L’armée russe a frappé fort ce mardi matin. À Kiev, un homme a perdu la vie et vingt autres personnes ont été blessées, selon le chef de l’administration militaire de la capitale, Tymour Tkatchenko. Les missiles balistiques ont semé la panique. Dans les rues, des habitants se sont rués vers les abris, chargés de sacs et de couvertures, tandis qu’un épais panache de fumée s’élevait au-dessus de la ville.

Plus à l’est, le bilan est encore plus lourd. À Dnipro, quatre personnes ont été tuées et au moins seize blessées, dont plusieurs dans un état grave. À Kharkiv, dix civils ont été touchés, parmi eux un enfant. Le maire Igor Terekhov précise que la ville a été attaquée par quinze drones et deux missiles. Ces frappes en journée ne sont plus une exception. Depuis quelques mois, Moscou a changé de tactique et bombarde aussi en plein jour.

La violence ne faiblit pas. En mai, la Russie a lancé 211 missiles contre l’Ukraine, un record depuis le début de l’invasion en 2022. Parmi eux, un missile balistique Orechnik, capable de transporter des têtes nucléaires, a été utilisé pour la troisième fois. Côté drones, le nombre a bondi de 24% par rapport à avril, avec plus de 8 150 engins de longue portée. Et tout cela malgré une brève trêve de trois jours début mai, que Moscou et Kiev se sont mutuellement reproché d’avoir violée.

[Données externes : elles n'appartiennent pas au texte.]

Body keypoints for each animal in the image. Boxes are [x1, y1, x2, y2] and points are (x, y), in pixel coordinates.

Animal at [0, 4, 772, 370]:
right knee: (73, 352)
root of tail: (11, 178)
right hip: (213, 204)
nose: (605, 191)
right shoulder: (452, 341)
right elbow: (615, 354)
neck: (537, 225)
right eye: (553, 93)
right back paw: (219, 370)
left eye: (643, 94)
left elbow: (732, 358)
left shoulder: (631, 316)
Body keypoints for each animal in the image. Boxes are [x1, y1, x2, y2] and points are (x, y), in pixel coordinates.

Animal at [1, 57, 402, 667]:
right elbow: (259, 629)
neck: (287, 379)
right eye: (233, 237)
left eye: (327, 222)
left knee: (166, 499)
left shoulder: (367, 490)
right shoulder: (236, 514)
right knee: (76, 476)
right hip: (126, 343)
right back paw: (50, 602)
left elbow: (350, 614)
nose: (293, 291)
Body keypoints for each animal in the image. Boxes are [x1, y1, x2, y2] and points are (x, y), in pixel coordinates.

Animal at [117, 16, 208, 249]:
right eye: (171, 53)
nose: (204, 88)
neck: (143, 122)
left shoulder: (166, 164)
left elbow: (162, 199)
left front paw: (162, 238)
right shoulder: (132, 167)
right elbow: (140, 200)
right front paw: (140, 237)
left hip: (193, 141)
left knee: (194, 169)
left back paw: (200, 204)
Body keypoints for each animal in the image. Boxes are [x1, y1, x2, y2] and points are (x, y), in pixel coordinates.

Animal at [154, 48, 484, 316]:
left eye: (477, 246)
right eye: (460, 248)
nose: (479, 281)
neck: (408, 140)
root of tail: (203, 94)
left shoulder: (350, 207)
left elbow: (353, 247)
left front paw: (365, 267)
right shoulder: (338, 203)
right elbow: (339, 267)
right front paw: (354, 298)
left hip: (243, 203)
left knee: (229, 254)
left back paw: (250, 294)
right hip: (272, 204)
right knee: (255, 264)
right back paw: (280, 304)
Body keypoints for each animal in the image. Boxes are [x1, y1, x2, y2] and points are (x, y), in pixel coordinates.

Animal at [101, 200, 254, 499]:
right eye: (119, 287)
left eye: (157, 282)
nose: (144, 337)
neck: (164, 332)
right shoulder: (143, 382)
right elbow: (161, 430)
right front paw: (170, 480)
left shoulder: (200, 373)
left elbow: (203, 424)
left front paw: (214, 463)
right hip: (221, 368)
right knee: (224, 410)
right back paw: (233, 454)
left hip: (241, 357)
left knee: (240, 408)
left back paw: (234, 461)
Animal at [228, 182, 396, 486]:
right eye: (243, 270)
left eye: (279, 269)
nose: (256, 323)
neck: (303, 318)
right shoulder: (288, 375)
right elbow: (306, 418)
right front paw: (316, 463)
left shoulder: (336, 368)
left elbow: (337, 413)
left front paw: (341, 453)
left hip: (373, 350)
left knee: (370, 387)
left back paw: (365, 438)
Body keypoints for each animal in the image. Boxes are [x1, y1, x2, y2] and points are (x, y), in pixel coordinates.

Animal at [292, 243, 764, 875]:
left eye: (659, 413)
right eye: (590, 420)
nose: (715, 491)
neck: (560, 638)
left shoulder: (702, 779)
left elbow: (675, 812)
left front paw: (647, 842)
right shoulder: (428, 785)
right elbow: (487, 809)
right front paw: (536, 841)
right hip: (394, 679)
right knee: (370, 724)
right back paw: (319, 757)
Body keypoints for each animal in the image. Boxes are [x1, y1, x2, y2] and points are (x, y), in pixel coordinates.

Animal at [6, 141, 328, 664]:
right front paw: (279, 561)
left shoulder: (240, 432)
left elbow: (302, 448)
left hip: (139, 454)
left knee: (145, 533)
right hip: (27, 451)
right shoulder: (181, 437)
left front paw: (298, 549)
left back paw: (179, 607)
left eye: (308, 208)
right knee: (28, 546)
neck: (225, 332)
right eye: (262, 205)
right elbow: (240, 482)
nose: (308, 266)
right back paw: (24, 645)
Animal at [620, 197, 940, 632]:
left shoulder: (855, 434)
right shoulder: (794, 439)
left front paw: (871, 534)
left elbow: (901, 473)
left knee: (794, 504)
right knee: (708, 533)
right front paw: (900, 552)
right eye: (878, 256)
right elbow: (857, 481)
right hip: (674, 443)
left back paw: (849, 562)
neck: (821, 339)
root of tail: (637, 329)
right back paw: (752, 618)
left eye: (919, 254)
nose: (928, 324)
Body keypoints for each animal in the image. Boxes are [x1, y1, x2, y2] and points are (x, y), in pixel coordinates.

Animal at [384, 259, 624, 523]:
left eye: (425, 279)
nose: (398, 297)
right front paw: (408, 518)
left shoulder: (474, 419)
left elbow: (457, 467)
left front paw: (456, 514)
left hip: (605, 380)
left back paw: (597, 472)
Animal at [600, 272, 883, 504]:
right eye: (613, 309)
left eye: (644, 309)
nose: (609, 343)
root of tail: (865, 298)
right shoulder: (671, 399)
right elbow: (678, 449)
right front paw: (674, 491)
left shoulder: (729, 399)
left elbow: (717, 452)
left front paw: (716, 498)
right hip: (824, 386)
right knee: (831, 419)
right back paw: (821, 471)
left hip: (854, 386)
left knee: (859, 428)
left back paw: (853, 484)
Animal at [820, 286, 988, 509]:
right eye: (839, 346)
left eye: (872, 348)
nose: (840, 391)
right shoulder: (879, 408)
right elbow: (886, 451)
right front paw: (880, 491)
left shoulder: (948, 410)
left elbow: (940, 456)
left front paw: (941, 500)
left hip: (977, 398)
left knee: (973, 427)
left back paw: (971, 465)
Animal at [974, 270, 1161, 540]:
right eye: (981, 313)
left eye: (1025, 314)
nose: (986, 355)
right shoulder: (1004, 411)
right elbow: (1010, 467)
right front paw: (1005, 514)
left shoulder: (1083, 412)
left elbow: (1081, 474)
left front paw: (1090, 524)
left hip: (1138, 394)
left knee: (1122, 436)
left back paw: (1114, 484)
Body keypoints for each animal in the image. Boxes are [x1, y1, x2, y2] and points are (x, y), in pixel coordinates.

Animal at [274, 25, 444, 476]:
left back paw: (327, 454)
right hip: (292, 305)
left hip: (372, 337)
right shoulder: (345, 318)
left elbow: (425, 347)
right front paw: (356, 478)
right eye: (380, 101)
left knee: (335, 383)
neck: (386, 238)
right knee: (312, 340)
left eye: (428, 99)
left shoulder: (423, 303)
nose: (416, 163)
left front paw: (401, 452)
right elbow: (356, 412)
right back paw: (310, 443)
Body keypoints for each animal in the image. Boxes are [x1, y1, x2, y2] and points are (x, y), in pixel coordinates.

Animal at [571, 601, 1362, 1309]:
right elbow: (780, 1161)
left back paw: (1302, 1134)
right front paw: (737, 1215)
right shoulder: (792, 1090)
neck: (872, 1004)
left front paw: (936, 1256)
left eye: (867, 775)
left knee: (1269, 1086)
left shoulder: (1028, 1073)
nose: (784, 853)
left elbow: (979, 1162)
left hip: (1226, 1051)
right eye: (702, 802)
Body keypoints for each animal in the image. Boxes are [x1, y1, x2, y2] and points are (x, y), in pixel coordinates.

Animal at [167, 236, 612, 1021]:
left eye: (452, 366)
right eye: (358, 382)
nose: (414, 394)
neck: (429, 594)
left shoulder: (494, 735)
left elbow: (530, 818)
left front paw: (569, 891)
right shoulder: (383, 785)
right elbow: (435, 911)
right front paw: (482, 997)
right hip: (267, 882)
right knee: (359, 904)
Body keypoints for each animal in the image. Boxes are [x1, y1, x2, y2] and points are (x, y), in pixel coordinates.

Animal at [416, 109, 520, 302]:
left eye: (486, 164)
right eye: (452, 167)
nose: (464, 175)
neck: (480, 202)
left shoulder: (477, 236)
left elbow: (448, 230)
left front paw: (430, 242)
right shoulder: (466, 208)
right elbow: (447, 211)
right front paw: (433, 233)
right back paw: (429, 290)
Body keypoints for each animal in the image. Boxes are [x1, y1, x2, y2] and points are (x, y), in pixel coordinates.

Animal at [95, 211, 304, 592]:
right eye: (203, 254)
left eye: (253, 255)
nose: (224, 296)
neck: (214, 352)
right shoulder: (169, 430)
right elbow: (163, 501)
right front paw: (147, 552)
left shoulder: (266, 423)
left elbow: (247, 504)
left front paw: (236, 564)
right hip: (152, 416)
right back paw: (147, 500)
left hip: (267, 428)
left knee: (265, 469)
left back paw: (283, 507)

Face à cette pression, l’Ukraine tient bon mais s’inquiète. Ses défenses antiaériennes interceptent 91% des drones et missiles, un taux impressionnant rendu possible par un système pionnier développé sur place. Mais pour les missiles, le pays reste dépendant des livraisons occidentales. Les responsables ukrainiens le répètent régulièrement: les stocks de munitions sont insuffisants. Les négociations pour un cessez-le-feu, elles, sont au point mort après des années de conflit qui ont fait des centaines de milliers de morts et des millions de réfugiés.